A Wake-Up Wind Blowing strong in Japan

It’s a shame, really, that Japan, handcuffed by that notorious Article 9 of the Constitution, habitually remains mute, indifferent, if not aloof, to all political developments in foreign lands, and when she ever takes action she traditionally hands out financial aids in one form or another. Slumbering under the the US’ nuke-umbrella for God knows how long, Japan has long forgotten how to act on her own.

The situation in Ukraine developing as it does, a wind blowing strong timely across the country in the eve of the Upper-house elections in July – a wind called “Sanseito”, or a Do-It-Yourself political movement, urging the otherwise least political Japanese to wake up to the reality and realize what their country can and should do to register the nation’s sense of honor. The movement is pointing straight to the a chain of shortcomings Japan’s past regimes have knowingly committed and, quite logically, to an urgent need for national awakening. 

The upsurge of Sanseito responds direct to the demand of the time when Japan’s economy is in an abyss and its industrial might totally bygone. Sanseito raises issues that the existing political groups should have tackled long ago but failed to do do thus far. 

The coming of Sanseito is in a way pain on the back primarily of the ruling conservative party Jiminto, Liberal Democratic Party = LDP, as Sohei Kamiya, the initiator of Sanseito, once a Jiminto candidate in some local election, is now poking at Jiminto’s Achilles’ tendon on sensitive issues. 

Kamiya sees a parallel of Ukraine in Japan with Taiwan in her vicinity. He knows fully well what Jiminto stands for and how it has drifted away from its fundamental position on some basic party pledges made back in the day Japan regained sovereignty in 1951. He argues that Jiminto has drifted too far to the left to virtually loose identity as conservative party. The voters have, laments Kamiya, lost the last decent conservative party to vote for.

He stresses the good old Japanese with the mind of Yamato Damashii, the spirit of Yamato (Japan), are in desperate need of one honest Conservative party to replace Jiminto, stressing aloud: 

“That’s what prompted me to initiate Sanseito”.

Behind Kamiya are several, equally influential orators who are all self-employed and in no need of assembly seats to sustain their livelihood. Among them is Toshiaki Yoshino who runs his dental clinic along with facilities to practice Chinese medicine and claims to pursue research to fight cancer; also another is Manabu Matsuda, a former the Financial Ministry official, who had run and won a seat (LDP) in the House of Representatives. Intent on reorienting Japan’s real conservatism, Matsuda alternately switched over to several new conservative groups to challenge the House in vain and lately joined Sanseito as a financial counselor/candidate initiating his own policy called Matsuda Plan.

Kamiya, Matsuda, Yoshino, akao, Takeda

There are a few other senior councillor/candidates running for the party this coming Upper House elections.

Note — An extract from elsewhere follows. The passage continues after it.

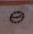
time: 2:46
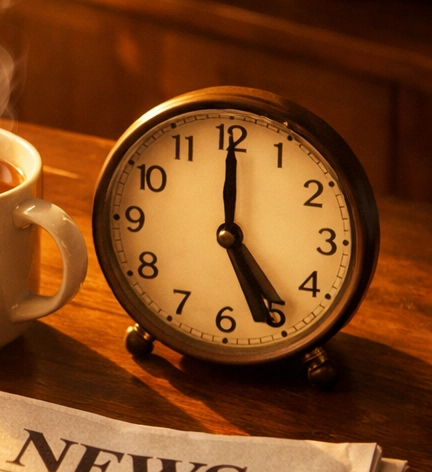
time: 5:00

Sanseito claims Japan is fast losing her potentially healthy economic might as if to serve the rest of the world. Japan has failed, they insist, to enjoy any part of its economic gains over the part three decades or so. Kamiya quotes data to show Japan’s college graduates earn a half of what their US counterparts and one-third of Swiss equivalents. 

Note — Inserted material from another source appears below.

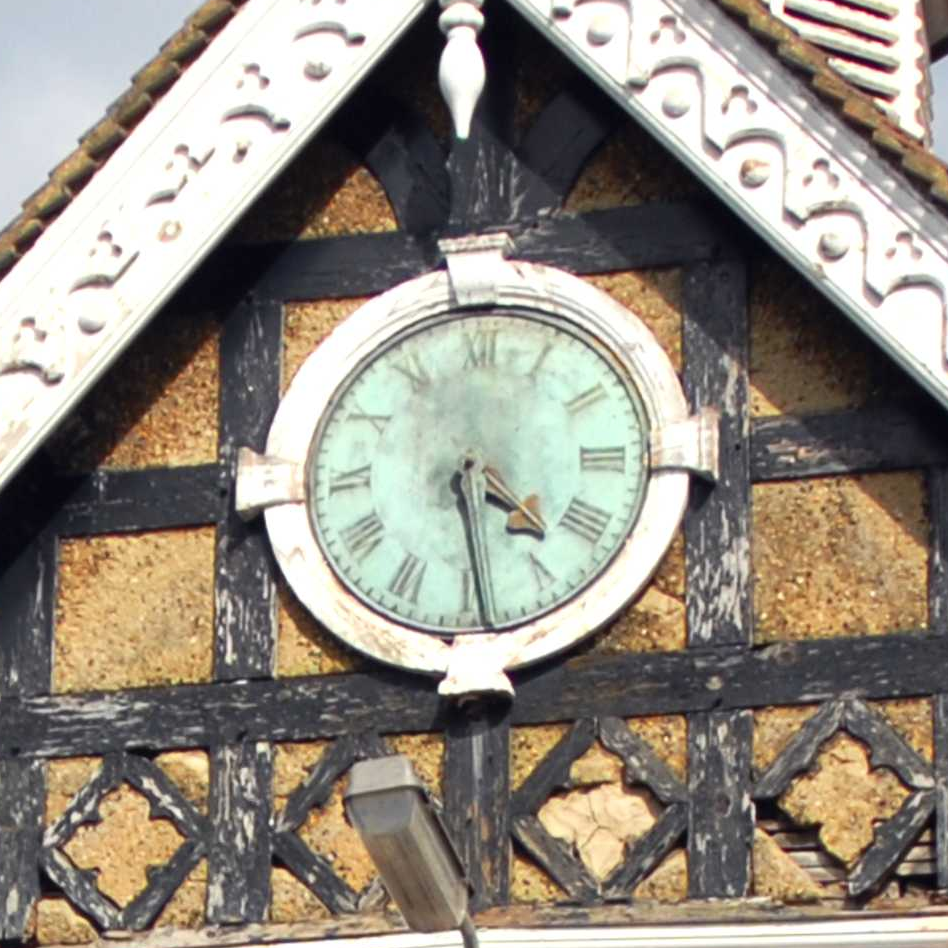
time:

Facing three nuclear-armed adversaries in her neighborhood, Japan must, Sanseito insists, build her own defense capabilities apart from and in addition to her benefits from the Japan-US Security Pact.

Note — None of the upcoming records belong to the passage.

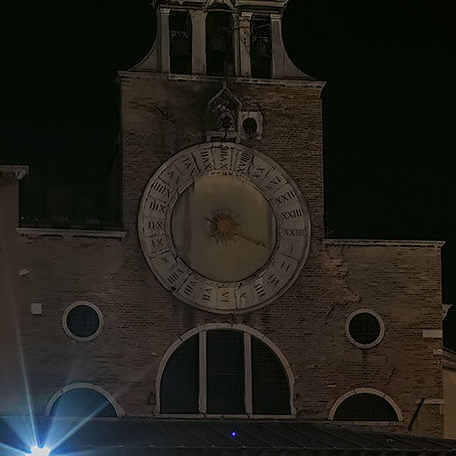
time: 7:18
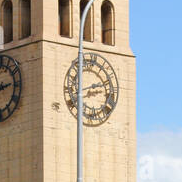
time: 8:12
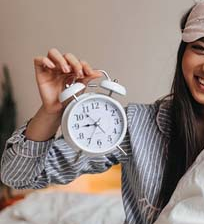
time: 8:53
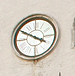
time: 3:49
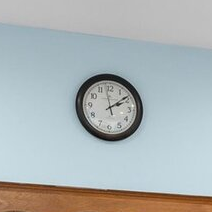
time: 2:09
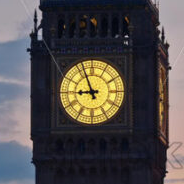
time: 8:56
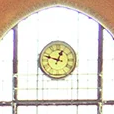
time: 12:47
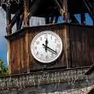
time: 12:20
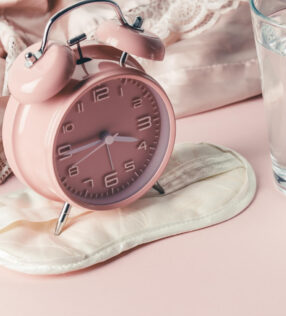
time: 3:45
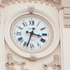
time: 3:33
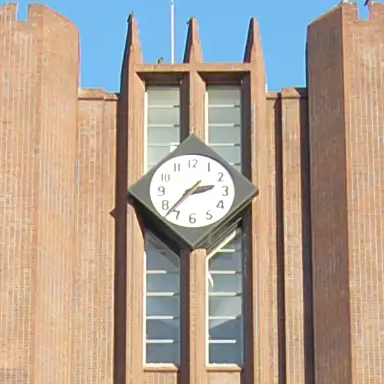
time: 2:37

It is no easy deal to initiate a novice movement, much less a political party, in Japan where politics is heavily biased by China-based industries. Further, Japan has a constitution, notably the Article 9, that checks her security needs and binds her freedom to firmly secure her wellbeing. 

Amid the turmoil in Ukraine, Japan ought to reawaken to the reality and confirm national security, and in that sense the emergence of Sanseito and the movement it’s cultivating in the minds of the Japanese public, particularly among the so-called non-political stratum that accounts for over 50% of voters, are long-awaited call for decent political innovation in Japanese society.

All the political parties are crudely wordless at this point over the emergence of Sanseito – mostly likely because there’s no way of predicting how wind they are blowing winds up in July.